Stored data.
BEGIN
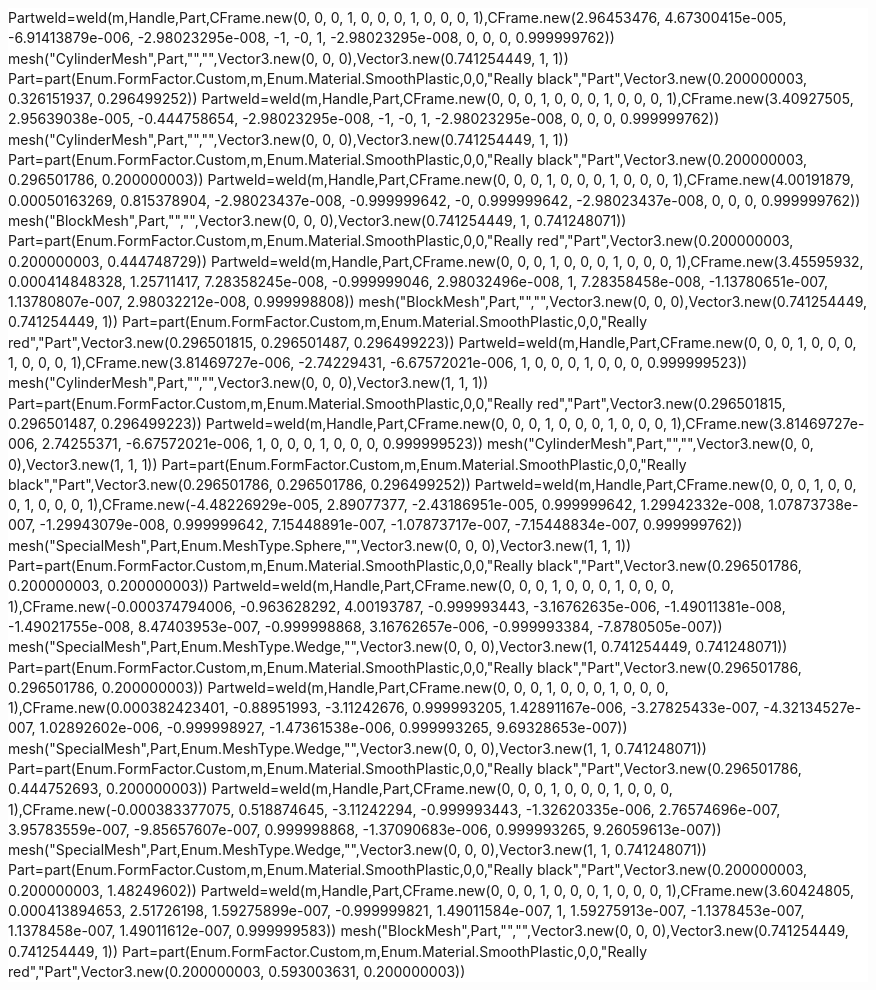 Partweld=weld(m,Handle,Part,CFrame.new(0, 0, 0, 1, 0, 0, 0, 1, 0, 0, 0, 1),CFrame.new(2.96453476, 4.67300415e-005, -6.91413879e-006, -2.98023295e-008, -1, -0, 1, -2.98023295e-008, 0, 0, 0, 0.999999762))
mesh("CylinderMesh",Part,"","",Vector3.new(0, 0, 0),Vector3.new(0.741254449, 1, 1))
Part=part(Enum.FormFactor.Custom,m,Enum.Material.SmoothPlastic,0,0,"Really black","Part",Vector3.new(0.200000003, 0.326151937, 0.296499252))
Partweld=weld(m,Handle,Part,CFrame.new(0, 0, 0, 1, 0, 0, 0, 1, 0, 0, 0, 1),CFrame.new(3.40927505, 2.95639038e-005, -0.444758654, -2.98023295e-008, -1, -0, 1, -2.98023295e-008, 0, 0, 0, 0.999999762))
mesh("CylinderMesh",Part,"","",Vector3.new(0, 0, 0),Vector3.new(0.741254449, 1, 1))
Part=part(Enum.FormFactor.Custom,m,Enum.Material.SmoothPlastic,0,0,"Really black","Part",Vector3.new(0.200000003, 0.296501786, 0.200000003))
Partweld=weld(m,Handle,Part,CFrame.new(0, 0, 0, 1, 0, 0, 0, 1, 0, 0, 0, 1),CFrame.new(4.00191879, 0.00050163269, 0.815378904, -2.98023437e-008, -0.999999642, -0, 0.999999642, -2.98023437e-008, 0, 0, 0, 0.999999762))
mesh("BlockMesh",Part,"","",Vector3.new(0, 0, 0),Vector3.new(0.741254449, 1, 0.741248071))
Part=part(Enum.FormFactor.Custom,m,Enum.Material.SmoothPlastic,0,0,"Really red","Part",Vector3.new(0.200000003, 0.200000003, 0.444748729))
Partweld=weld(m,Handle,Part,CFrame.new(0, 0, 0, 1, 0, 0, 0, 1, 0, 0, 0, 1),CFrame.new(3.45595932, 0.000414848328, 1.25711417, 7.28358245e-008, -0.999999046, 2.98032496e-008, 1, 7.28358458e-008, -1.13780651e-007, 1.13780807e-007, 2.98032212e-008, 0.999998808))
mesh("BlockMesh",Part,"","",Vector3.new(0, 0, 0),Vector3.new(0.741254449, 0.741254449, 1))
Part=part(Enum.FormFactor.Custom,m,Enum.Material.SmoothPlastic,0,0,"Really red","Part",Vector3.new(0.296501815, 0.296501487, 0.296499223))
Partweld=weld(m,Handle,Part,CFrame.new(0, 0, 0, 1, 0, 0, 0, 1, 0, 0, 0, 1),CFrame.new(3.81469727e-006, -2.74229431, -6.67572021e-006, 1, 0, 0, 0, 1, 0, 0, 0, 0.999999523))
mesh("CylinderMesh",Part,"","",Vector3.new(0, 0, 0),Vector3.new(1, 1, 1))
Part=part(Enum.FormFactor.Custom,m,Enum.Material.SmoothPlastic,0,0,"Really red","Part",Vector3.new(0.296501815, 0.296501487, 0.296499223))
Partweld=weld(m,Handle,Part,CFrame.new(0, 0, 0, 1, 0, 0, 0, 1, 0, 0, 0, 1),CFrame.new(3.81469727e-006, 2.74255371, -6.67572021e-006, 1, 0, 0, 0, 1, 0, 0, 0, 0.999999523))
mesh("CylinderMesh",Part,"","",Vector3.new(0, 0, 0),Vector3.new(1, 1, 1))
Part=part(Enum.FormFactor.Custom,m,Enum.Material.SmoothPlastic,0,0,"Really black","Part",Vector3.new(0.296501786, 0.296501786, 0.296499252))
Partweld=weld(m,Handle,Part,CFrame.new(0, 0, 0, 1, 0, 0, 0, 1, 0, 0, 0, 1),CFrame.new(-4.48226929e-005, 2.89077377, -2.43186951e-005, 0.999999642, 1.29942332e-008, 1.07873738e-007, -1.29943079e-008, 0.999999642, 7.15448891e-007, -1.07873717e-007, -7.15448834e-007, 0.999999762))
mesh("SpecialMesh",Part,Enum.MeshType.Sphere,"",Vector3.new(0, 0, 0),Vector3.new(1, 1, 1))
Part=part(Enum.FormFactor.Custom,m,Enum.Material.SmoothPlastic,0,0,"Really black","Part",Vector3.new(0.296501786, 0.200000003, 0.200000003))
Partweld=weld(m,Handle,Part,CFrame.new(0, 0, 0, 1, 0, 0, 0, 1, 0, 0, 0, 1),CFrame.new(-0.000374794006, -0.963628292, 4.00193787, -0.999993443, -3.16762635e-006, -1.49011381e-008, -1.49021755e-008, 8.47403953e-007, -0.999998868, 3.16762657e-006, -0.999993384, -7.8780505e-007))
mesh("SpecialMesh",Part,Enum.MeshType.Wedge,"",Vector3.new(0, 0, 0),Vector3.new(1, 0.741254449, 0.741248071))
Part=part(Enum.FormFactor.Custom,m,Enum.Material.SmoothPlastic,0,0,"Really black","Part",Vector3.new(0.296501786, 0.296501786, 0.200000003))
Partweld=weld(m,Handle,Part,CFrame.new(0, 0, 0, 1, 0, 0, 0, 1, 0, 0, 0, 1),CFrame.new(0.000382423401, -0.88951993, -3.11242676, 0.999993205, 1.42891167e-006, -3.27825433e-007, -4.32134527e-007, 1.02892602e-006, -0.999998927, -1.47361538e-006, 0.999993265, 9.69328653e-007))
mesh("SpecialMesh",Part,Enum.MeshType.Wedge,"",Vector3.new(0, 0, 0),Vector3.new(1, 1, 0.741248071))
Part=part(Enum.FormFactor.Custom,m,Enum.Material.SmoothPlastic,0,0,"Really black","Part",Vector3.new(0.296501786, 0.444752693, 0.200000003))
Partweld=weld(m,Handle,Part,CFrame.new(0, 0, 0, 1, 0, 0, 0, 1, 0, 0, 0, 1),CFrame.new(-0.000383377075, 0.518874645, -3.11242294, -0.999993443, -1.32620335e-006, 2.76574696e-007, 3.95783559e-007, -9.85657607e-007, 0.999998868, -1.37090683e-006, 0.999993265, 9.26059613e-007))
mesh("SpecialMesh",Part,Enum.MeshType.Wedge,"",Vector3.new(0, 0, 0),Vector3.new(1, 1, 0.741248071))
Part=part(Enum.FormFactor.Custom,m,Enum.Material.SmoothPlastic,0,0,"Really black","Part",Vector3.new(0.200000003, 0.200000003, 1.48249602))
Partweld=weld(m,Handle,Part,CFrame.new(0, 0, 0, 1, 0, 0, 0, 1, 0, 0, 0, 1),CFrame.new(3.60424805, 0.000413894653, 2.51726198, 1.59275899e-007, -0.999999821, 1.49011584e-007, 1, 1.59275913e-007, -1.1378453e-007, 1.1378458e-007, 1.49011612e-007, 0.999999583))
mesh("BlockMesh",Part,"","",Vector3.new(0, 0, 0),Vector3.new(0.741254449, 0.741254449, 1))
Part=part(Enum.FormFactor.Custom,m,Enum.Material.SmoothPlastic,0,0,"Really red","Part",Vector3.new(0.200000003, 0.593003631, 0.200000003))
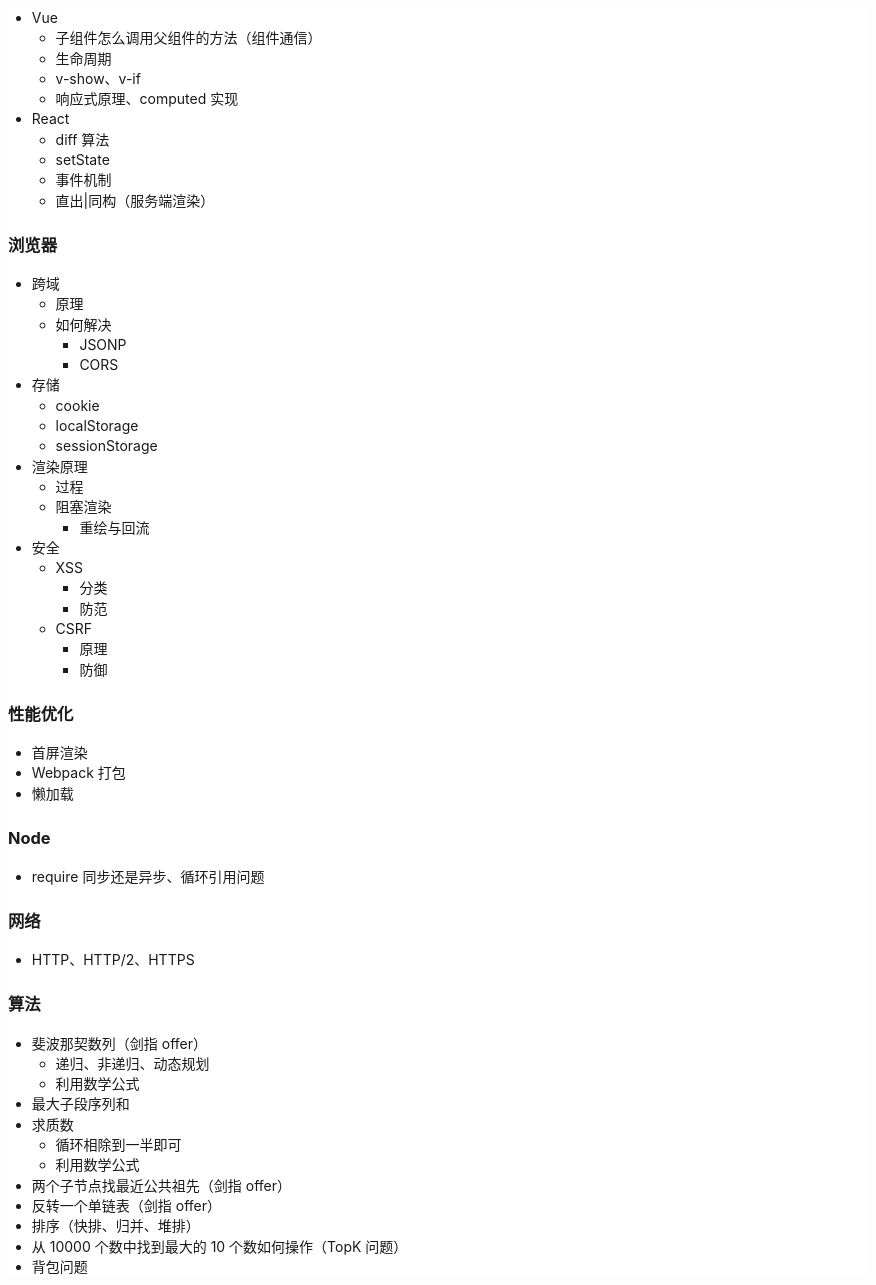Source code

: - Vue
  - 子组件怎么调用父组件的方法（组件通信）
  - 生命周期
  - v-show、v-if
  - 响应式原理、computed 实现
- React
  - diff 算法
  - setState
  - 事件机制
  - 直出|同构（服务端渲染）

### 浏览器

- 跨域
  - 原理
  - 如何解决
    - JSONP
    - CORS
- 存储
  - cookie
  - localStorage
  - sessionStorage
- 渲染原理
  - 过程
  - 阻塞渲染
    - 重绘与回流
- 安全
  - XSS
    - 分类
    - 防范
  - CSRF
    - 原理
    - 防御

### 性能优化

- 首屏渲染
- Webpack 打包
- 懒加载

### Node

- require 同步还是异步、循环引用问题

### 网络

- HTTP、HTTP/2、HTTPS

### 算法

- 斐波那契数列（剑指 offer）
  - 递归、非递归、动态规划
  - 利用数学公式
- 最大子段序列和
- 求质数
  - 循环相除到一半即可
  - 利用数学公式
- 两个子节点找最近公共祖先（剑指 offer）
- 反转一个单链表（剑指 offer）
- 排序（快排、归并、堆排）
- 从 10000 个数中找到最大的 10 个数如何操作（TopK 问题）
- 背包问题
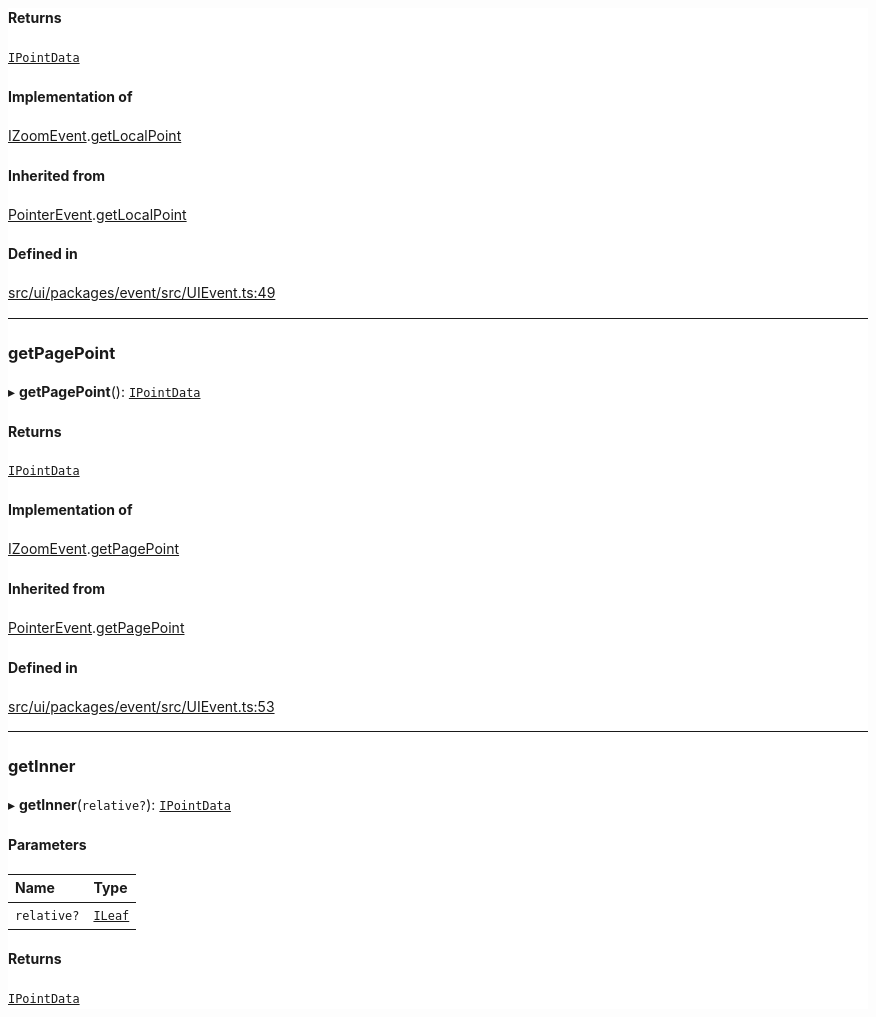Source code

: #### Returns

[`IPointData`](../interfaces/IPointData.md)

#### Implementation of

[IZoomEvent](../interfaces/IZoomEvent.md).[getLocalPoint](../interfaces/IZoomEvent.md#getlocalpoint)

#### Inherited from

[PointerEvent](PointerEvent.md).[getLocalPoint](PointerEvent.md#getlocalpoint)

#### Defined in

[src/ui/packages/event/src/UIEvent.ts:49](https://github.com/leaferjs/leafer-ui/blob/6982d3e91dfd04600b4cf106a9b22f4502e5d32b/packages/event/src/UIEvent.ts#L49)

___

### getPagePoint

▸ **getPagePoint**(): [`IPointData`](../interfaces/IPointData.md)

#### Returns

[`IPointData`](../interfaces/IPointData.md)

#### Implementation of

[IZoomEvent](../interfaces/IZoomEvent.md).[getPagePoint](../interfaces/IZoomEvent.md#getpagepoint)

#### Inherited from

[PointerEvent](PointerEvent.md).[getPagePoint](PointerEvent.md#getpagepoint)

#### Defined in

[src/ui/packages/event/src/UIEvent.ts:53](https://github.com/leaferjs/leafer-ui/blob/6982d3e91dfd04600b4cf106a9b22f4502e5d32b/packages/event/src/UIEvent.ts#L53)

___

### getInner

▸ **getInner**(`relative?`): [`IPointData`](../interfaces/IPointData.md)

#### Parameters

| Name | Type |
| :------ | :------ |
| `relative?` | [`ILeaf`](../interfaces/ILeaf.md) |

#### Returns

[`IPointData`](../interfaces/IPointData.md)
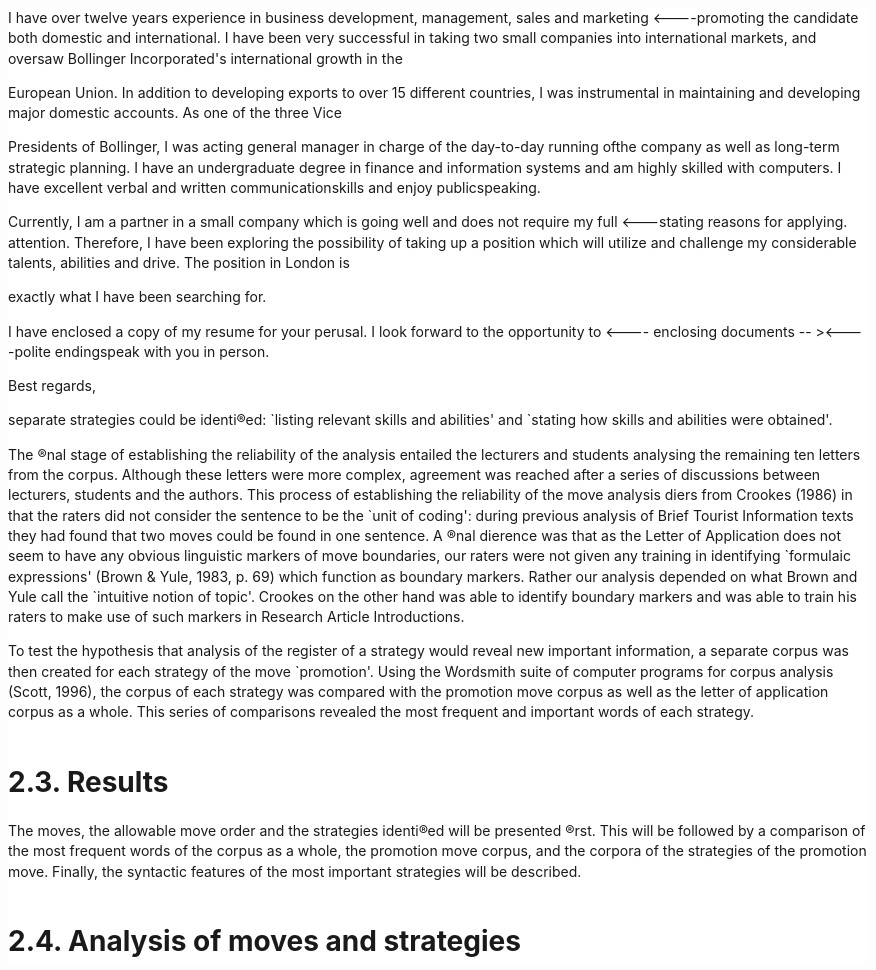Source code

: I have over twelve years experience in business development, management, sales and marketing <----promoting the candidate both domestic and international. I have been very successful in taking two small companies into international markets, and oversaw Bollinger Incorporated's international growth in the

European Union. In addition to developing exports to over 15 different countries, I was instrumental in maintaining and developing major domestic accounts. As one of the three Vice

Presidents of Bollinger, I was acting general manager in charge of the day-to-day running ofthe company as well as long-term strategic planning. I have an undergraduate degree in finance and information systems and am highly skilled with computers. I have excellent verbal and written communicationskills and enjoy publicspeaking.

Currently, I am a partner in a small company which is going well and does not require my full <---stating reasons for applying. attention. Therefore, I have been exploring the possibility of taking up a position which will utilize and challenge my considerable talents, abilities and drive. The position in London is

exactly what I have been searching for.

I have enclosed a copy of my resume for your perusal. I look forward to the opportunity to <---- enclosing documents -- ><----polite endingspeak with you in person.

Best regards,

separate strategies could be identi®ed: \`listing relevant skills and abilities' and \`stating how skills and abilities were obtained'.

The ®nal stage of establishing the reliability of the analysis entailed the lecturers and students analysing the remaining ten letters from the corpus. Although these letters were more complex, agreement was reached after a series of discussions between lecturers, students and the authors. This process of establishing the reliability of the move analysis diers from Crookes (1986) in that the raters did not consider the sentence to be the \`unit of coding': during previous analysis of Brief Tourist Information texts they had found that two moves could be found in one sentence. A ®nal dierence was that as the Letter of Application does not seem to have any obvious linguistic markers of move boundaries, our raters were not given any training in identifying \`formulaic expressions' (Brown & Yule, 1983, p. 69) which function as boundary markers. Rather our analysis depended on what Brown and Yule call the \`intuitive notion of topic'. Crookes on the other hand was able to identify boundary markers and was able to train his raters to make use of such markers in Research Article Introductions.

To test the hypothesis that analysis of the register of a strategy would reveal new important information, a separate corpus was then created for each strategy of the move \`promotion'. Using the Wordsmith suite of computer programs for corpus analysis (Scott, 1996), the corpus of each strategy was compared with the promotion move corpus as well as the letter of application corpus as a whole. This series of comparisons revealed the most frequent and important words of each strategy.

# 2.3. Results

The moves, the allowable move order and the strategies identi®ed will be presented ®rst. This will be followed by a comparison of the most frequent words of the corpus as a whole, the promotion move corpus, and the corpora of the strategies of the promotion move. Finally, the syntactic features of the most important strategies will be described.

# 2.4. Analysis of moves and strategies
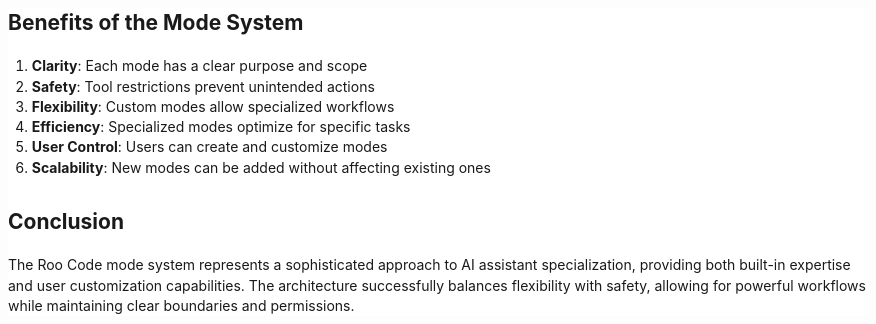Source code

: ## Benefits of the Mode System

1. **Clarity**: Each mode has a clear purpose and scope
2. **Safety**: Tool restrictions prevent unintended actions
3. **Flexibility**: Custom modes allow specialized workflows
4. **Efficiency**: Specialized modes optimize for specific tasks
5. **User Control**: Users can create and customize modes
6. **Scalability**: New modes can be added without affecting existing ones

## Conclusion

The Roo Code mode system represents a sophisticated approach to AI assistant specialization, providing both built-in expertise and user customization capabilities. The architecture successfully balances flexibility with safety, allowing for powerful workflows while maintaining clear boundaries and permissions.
END
Scan the entries for lines holding the string "workflows", then copy every one of them.

Written response.
3. **Flexibility**: Custom modes allow specialized workflows
The Roo Code mode system represents a sophisticated approach to AI assistant specialization, providing both built-in expertise and user customization capabilities. The architecture successfully balances flexibility with safety, allowing for powerful workflows while maintaining clear boundaries and permissions.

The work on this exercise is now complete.